彼の思考はやはりそこで行き詰った。目を閉じて、情報源となりうる人間を挙げてみる。
「二年前のことだとしたら、イクレムの人間は多分何人か知ってるだろうな……確証はないはずだけど。
 その中の誰かから聞いたか? っつっても、それが俺だって分かるんだろうか」
やはり二年前のことではなく、傭兵となってからの仕事のことを指していたのだろうか。
答の出ない疑問に、アージェは目を開けると頬杖をつく。

堂々巡りをせざるを得ない思考。
その中において、けれどレアリアのことだけは脇に置かれている。
勿論全ての可能性を挙げるのならば、青い花を取りに行った時のことを、彼女の口から聞いた人間がいるかもしれないと疑わなければならない。
だがアージェははっきりとした理由もなく、「彼女はあの時のことを誰にも言っていない」と確信していた。
無意識のうちに空白となった場所。そこに残る女の存在は、彼の多くの思考から除外される。
青年はその後もしばらく考え込んでいたが、日が完全に沈んでしまうと溜息と共に腰を上げた。






「イリデア嬢、彼は乗ってくるでしょうか」
「さぁ? 私は言われた通りにしているだけだから」
広い食卓の上に並べられた皿の数々。豪勢なそれらを挟んで老人と女は向かい合っている。

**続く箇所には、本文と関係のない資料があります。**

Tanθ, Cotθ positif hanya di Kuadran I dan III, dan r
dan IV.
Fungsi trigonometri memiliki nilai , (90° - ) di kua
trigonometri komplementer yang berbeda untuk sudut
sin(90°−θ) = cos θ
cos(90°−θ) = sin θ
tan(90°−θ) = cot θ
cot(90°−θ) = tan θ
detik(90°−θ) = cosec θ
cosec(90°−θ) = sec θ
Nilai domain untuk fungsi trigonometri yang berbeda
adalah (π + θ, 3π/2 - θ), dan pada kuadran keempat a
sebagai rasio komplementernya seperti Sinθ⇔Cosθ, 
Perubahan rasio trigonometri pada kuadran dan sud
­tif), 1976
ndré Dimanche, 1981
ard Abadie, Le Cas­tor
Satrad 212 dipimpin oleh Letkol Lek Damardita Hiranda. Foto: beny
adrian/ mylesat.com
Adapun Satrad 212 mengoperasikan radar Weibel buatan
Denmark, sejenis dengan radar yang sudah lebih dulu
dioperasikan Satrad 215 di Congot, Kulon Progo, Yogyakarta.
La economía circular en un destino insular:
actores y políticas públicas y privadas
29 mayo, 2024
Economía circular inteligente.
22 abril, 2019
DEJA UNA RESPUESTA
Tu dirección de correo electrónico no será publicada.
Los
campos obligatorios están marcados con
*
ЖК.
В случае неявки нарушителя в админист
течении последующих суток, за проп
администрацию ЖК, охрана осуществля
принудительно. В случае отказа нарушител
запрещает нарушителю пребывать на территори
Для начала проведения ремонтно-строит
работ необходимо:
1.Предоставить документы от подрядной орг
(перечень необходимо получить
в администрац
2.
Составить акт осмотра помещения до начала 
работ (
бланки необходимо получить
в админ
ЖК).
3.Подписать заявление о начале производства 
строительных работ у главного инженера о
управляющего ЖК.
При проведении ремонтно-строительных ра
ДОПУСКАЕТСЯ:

先程までとは違い胸元の大きくあいた服に着替えている彼女は、目の前に置かれた肉料理の皿を奥へと押しやり、代わりに果実酒を手に取った。薄いグラス越しに落ちる青い光が、彼女の胸上にある蜘蛛の刺青を彩る。
女は紫に塗った唇を嫣然と微笑ませた。
「どう転んでも私には関係がないわ。お父様は色々考えているようだけれど。
 取り込むか、排除するか、それともケレスメンティアに売りつけてやるか―――― 」
全てはその為の品定めだと、イリデアは言葉にはせずグラスに口をつける。
彼女が命じられたことは、異端児である女皇の、更に異端児である騎士の力や性格を吟味することで、それ以上では決してない。
無論彼女の父親は多少の戯れは許してくれるだろうが、イリデアはそこまで手をかけてみる気はなかった。
彼女は酒のグラスをテーブルに戻す。
―――― ただそれでも、もし自身の影であるはずの騎士を他国の王女に奪われたなら、あの女皇は激昂するのだろうか。
ふと脳裏をよぎった疑問。好奇心の棘はイリデアの中に根付き、彼女に陰惨な笑みを浮かべさせたのだった。